Now, this situation has changed somewhat over time. MySQL has what are called "storage engines". This means that the part of MySQL which ultimately stores and manages the actual data on disk is a separate piece of software from the part that carries out queries and interprets the SQL language. MySQL has several storage engines available to it. The most popular of these engines used to be MyISAM, which had the same lack of emphasis on data integrity as MySQL itself. However, over time, another storage engine has gained popularity, InnoDB. InnoDB does enforce data integrity, and is, at present, the only MySQL storage engine which does. PostgreSQL has no such thing as a separate storage engine.

InnoDB was developed as a separate product from MySQL, by different programmers in a different company. This meant that, while it might be used by MySQL for a given table/database, the storage engine itself was not owned or controlled by MySQL, even though it was, like MySQL, licensed under the GPL (GNU Public License). As it turns out, InnoDB was ultimately acquired by Oracle.

Perhaps not by coincidence, MySQL was acquired by Sun, which was ultimately acquired by Oracle, where it sits today.
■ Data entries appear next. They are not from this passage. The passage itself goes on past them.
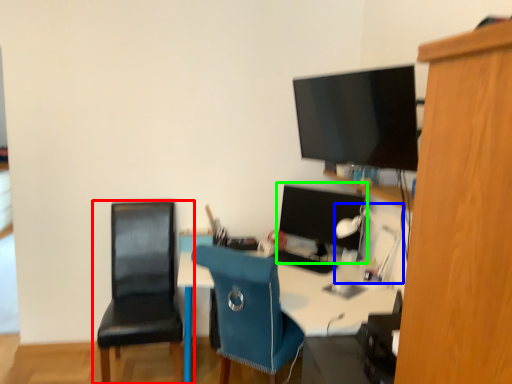
Question: Which is nearer to the chair (highlighted by a red box)? lamp (highlighted by a blue box) or computer monitor (highlighted by a green box).

Choices:
 (A) lamp
 (B) computer monitor

Answer: (B)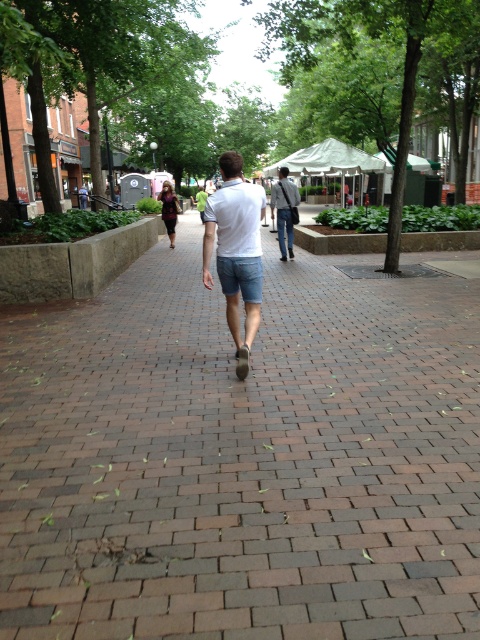
Question: Is brick pavement at center smaller than white cotton shirt at center?

Choices:
 (A) no
 (B) yes

Answer: (A)

Question: Among these objects, which one is nearest to the camera?

Choices:
 (A) light blue denim shorts at center
 (B) white cotton shirt at center

Answer: (B)

Question: Considering the relative positions of white cotton shirt at center and light blue denim shorts at center in the image provided, where is white cotton shirt at center located with respect to light blue denim shorts at center?

Choices:
 (A) left
 (B) right

Answer: (A)

Question: Is brick pavement at center smaller than white cotton shirt at center?

Choices:
 (A) no
 (B) yes

Answer: (A)

Question: Which object is the farthest from the light blue denim shorts at center?

Choices:
 (A) brick pavement at center
 (B) white cotton shirt at center

Answer: (B)

Question: Which object appears closest to the camera in this image?

Choices:
 (A) white cotton shirt at center
 (B) brick pavement at center

Answer: (B)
Meaning that Oracle now owns both MySQL and InnoDB. But Oracle also owns the Oracle database product.

It's worth considering what happens when a company acquires another company with a competng product. Adobe all but abandoned work on PageMaker and developed its own in-house competing product, InDesign. Same with Freehand, which competed directly with Adobe's Illustrator product. Microsoft recently announced "end-of-life" for FoxPro, as it has its own database product.

It's not hard to imagine a likely scenario where, at some point, Oracle will "end-of-life" MySQL. Fortunately, as soon as MySQL was acquired by Oracle, forks were started in the FOSS community. So when Oracle decides MySQL's time has come, one might perhaps be able to find a forked software product available. The question is, how much different will it be, and how difficult will the transition from MySQL to the forked database be.

Meantime, PostgreSQL is not owned by any company, nor is it likely to be.

Lastly, there is the perpetual question of speed. MySQL has long been touted for its speed of operation, particularly as compared to PostgreSQL. But benchmarks always depend on who ran them and the environment in which they ran. MySQL was always designed to run fast on one-off, single-file queries. For any given benchmark, it may or may not run faster on such queries than PostgreSQL. The two are usually closely matched in this area. Where MySQL dogs it is in multi-table, multiple-join queries. In this respect, PostgreSQL is generally the superior product and always has been.

In addition, there are the one-off odd complaints about MySQL. For example, it has no true boolean type. Booleans are stored as integers, and so it's possible to store a number like 27 in MySQL's "boolean" type. It also has peculiar non-standard rules for quoting identifiers and string field constants. However, these are generally minor inconveniences and may change over time. In some cases, PostgreSQL has similar quirks, like folding all identifiers into lower case, unless quoted (SQL standard demands they be folded into upper case, rather than lower case).

In summary, if you want a database which enforces data integrity, adheres relatively closely to SQL standards, is unencumbered by corporate ownership (and whims), and has reasonable speed under a wide range of query scenarios, your proper choice is PostgreSQL, not MySQL.